Playwright (browser automation testing tool) example - fail the build on mixed content warnings

// scripts/mixed-content-check.ts
import { chromium } from 'playwright'

const urls = [
  'https://your-site.example/',
  'https://your-site.example/pricing',
  'https://your-site.example/blog'
]

let hadMixed = false

;(async () => {
  const browser = await chromium.launch()
  const ctx = await browser.newContext()
  const page = await ctx.newPage()
  page.on('console', (msg) => {
    if (msg.type() === 'warning' && /Mixed Content/i.test(msg.text())) {
      hadMixed = true
      console.warn(msg.text())
    }
  })
  for (const url of urls) {
    await page.goto(url, { waitUntil: 'networkidle' })
  }
  await browser.close()
  if (hadMixed) {
    console.error('Mixed content detected')
    process.exit(1)
  }
})()

Or run a quick search in CI to catch new http:// strings:

rg -n "http://" src/ content/ public/

Common pitfalls

  • Protocol‑relative URLs (//) pulling HTTP from legacy hosts
  • CSS files hiding HTTP font/image URLs
  • Hardcoded links in marketing tools or CMS blocks

Release checklist

  • DevTools shows no mixed content warnings on key pages
  • Sitemap, canonical, and OG image links are https
  • All third‑party embeds use documented https:// endpoints
  • Images, fonts, CSS, and JS load over https in the Network tab
  • Some automated mitigation attempt strategy in place, such as the upgrade-insecure-requests CSP directive

Conclusion

Replace HTTP links with HTTPS in the source - code, configuration, and content.
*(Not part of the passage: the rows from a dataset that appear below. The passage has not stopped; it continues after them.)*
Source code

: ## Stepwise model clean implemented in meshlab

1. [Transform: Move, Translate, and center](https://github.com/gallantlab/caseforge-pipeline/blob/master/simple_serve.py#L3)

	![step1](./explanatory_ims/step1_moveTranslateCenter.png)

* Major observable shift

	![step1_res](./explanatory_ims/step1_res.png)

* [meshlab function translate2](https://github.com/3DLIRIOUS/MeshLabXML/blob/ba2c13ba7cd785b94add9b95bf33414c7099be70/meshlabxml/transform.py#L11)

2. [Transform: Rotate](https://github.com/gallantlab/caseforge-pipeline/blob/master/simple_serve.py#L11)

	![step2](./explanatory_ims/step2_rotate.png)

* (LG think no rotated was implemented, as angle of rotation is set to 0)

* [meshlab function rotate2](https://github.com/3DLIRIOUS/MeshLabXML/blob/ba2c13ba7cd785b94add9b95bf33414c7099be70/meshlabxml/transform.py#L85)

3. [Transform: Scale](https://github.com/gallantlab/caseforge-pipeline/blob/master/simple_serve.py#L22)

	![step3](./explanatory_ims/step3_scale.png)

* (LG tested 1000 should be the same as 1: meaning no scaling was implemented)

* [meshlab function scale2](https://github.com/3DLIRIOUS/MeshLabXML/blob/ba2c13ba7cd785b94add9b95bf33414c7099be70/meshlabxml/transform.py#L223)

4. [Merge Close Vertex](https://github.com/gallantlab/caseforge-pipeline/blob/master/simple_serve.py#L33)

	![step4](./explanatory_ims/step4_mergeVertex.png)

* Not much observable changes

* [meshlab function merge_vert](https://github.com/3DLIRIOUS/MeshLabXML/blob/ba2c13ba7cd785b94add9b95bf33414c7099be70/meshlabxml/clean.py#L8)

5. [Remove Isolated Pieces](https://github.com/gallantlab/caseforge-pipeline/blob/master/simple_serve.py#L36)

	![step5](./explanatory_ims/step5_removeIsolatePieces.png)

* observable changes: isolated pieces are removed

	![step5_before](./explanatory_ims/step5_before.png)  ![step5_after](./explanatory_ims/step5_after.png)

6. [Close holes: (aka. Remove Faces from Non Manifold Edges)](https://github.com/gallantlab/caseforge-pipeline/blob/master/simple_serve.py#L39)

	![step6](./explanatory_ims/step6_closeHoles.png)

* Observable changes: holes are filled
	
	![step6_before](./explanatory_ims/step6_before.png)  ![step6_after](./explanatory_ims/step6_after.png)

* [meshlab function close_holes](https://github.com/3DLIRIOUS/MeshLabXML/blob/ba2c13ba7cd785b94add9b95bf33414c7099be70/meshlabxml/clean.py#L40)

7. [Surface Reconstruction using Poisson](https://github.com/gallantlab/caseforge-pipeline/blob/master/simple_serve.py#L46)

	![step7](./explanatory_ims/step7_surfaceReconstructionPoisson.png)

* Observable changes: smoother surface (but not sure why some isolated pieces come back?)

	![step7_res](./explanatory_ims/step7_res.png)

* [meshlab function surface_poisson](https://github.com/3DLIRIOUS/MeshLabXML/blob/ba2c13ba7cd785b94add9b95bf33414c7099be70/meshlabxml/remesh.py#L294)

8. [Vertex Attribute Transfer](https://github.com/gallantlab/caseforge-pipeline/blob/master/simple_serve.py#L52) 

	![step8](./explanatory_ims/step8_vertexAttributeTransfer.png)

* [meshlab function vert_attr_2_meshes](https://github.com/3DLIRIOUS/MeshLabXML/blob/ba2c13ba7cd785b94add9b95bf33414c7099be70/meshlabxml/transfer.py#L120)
Use CSP auto upgrade and CDN rewrites as temporary aids, not permanent fixes. Keep it clean with automated checks.

Next steps

Frequently asked questions

Q: Why does mixed content appear after enabling HTTPS?

A: Legacy "http://" references in templates, CSS, or third-party embeds often remain after the HTTPS cutover. Update these to HTTPS or update to modern packages.

Q: Is upgrade-insecure-requests a permanent fix?

A: No. It’s a temporary bridge. Fix the sources to avoid surprises and maintain long-term security.

Q: Can my CDN fix mixed content for me?

A: CDN rewrites can help, but aim to correct code and content. Use rewrites only as a safety net.